Tras ello llegó la hora de la clausura, en la misma sala donde tuvo
lugar el almuerzo, y donde nos convidaron a picar vegetales con jamón
cocido, acompañados con vino blanco o tinto para los que gustaran, y
refrescos para los que no.
Con
el atonte del vino nos fuimos Tanya, Marta y yo a caminar por la
ciudad. Aún era de día y el cielo estaba despejado, y el frío no
era impedimento para hacer absolutamente nada. Degustamos un
auténtico gofre belga que ayudó a que nos serenáramos algo, y que
sirvió de gusanillo para iniciar acto seguido la ruta del chocolate
por todas las chocolaterías que proliferaban alrededor de la Grand
Place, probando las muestras que nos ofrecían de esos sublimes
chocolates caseros. Acabamos dicha ruta a los pies del pequeño y
gracioso Manneken Pis, el monumento más popular de la ciudad junto
con el Atomium, famoso por las historias que se cuentan que tiene
detrás, sobre las que no hay consenso de cuál es la verdadera.
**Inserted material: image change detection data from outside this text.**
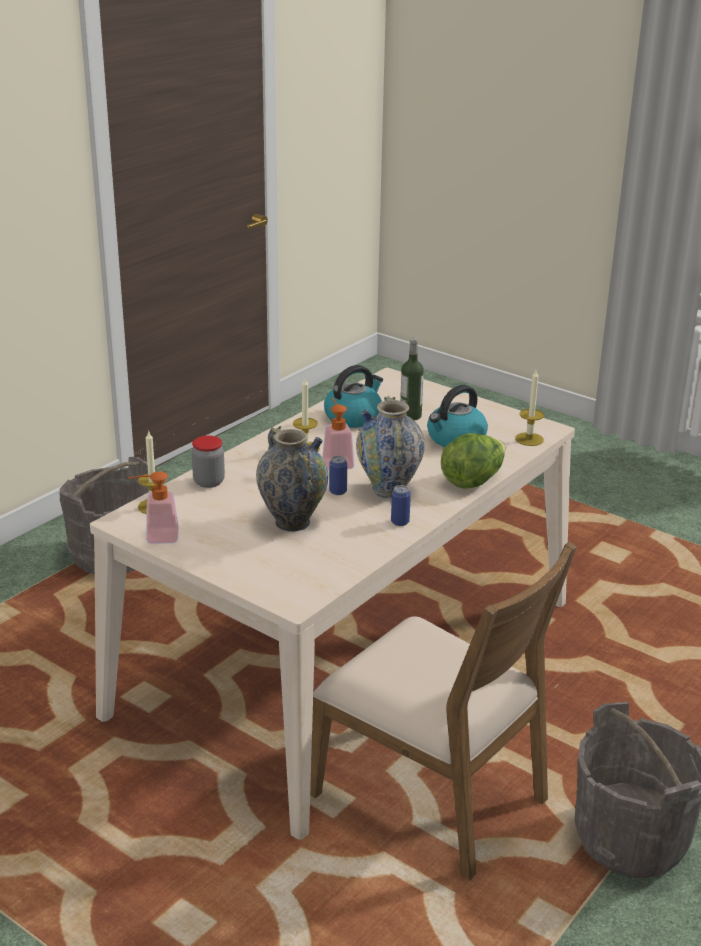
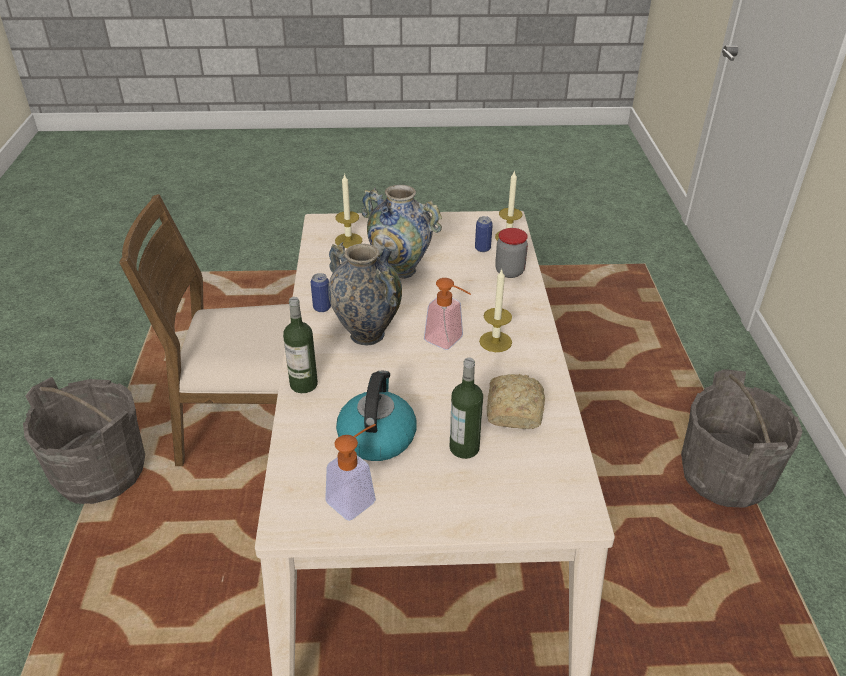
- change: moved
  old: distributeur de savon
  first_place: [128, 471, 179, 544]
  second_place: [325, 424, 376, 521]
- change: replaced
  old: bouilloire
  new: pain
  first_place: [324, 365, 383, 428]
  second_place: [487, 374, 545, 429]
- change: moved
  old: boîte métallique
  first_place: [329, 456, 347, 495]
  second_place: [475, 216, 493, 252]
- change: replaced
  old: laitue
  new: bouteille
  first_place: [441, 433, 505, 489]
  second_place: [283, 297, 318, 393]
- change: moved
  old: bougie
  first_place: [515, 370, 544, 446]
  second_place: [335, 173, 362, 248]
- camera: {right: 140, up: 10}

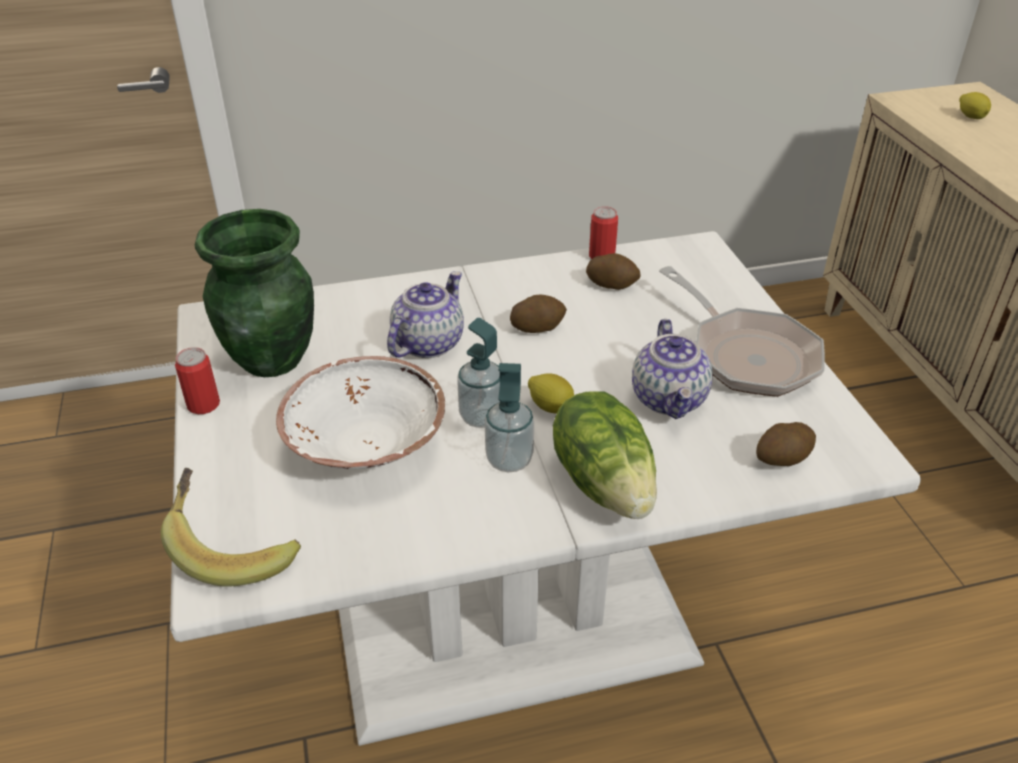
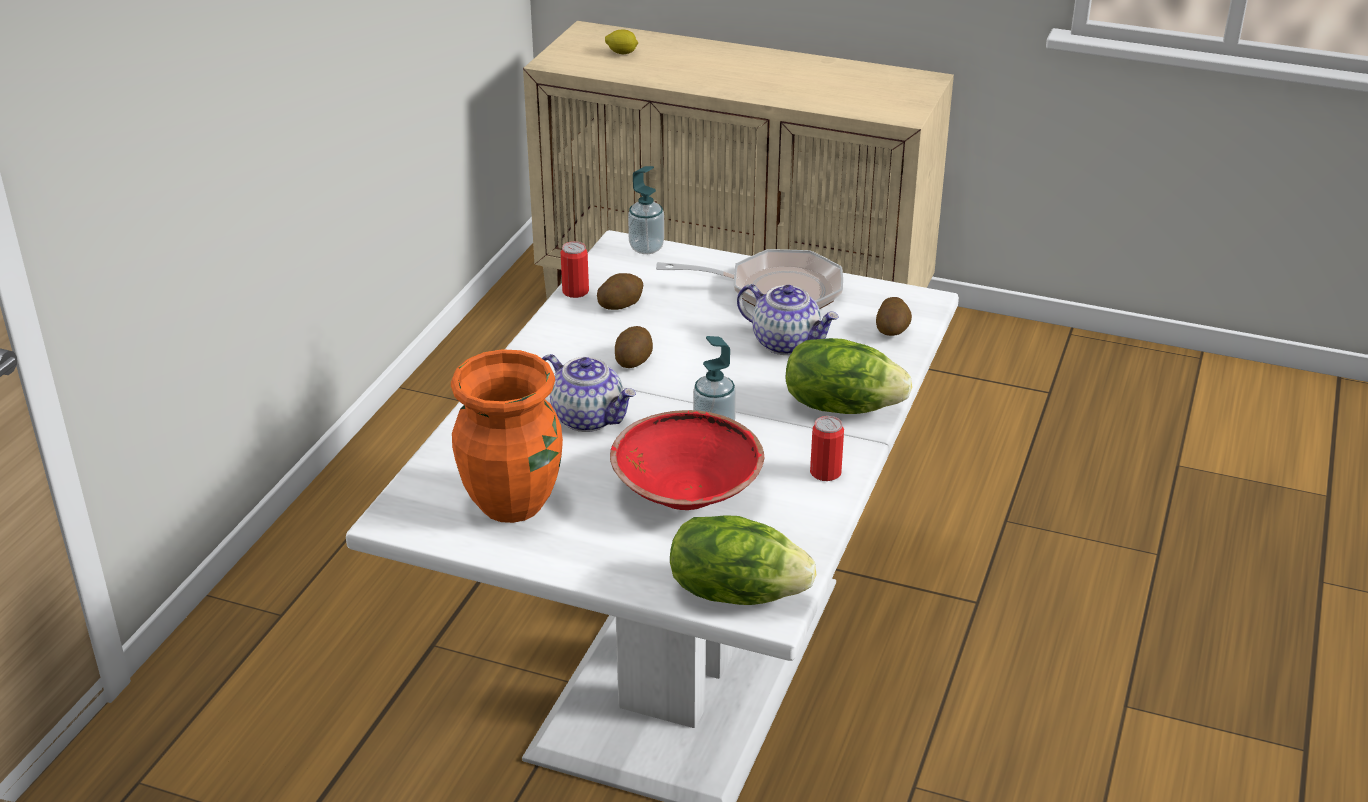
- change: replaced
  old: banane
  new: laitue
  first_place: [161, 468, 301, 586]
  second_place: [670, 515, 816, 605]
- change: moved
  old: boîte métallique
  first_place: [175, 347, 220, 414]
  second_place: [810, 416, 844, 481]
- change: recoloured
  old: vase/vert
  new: vase/orange
  first_place: [195, 209, 314, 377]
  second_place: [451, 349, 563, 523]
- change: recoloured
  old: bol/blanc
  new: bol/rouge
  first_place: [276, 356, 445, 469]
  second_place: [610, 410, 764, 510]
- change: turned
  old: théière
  first_place: [387, 271, 464, 358]
  second_place: [542, 354, 636, 432]
  degrees: 150
- change: moved
  old: distributeur de savon
  first_place: [485, 363, 534, 472]
  second_place: [628, 166, 664, 254]
- change: removed
  old: citron
  first_place: [528, 374, 574, 414]
- camera: {right: -55, up: -5}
Fuimos después a rellenarnos el gaznate en la cervecería Delirium
Tremens, la más conocida de la ciudad, por haber obtenido en 2004 el
premio Guinness de los records al local con más variedad de birras,
sito justo en frente de la homóloga femenina del Maneken Pis, la
Janeken Pis. Fue un viernes instructivo y ocioso. Un día intenso en
el que tuvimos un contacto con los secretos mejor vendidos de los
belgas.
La
segunda y última jornada resultó, ante todo, práctica. Era lo que
veníamos buscando: opciones reales y tangibles sobre nuestro futuro.
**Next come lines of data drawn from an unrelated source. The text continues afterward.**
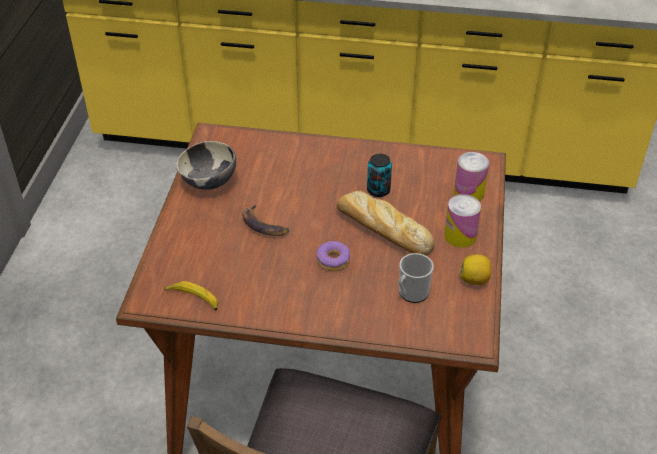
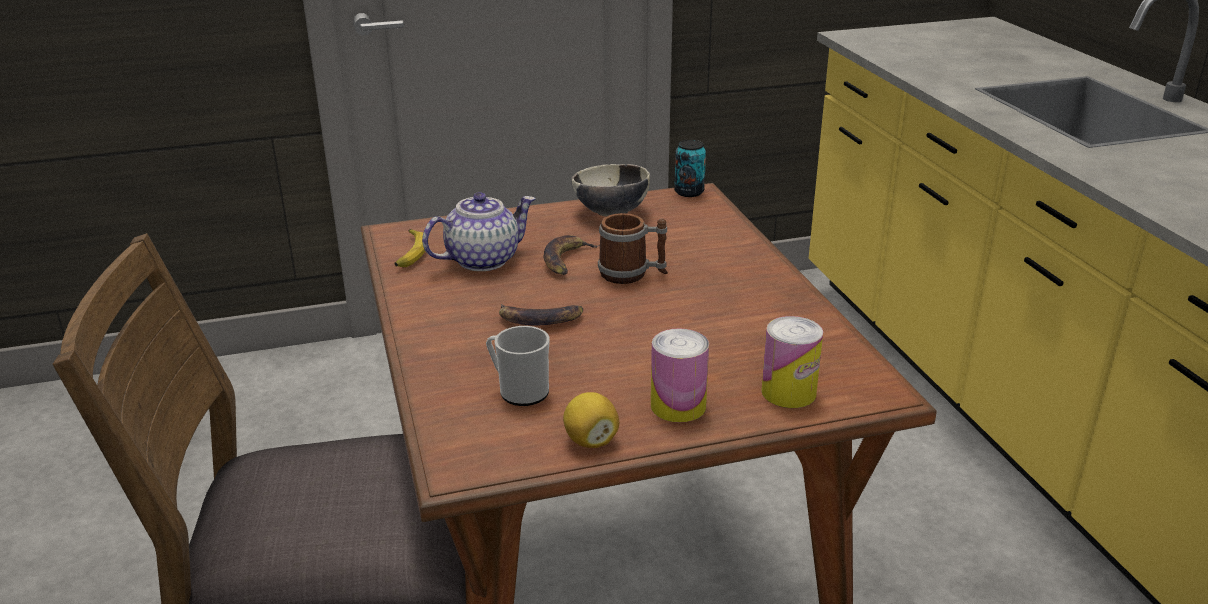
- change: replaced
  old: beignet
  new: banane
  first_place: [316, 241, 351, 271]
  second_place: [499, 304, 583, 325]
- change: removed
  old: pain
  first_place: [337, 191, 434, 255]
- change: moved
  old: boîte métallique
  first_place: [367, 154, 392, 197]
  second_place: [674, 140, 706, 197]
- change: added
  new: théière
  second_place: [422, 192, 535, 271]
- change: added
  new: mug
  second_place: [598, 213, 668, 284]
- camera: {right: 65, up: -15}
Primero nos dieron una charla sobre cómo meter la cabeza en el
funcionariado europeo, en periodos de prácticas en el Parlamento,
Consejo, Comisión, Consejo Económico y Social, Comité de Regiones,
Tribunal de Justicia..., y que no resultó muy interesante, pues no
nos dijeron nada que no supiéramos ya o que no pudieras sacar de la
página web. Y luego llegó la hora de pasearse por los diferentes
stands donde expertos en derechos humanos te asesoraban sobre tus
posibilidades reales de entrar en el mercado laboral europeo, y donde
las universidades ofertaban sus programas de posgrado y prácticas.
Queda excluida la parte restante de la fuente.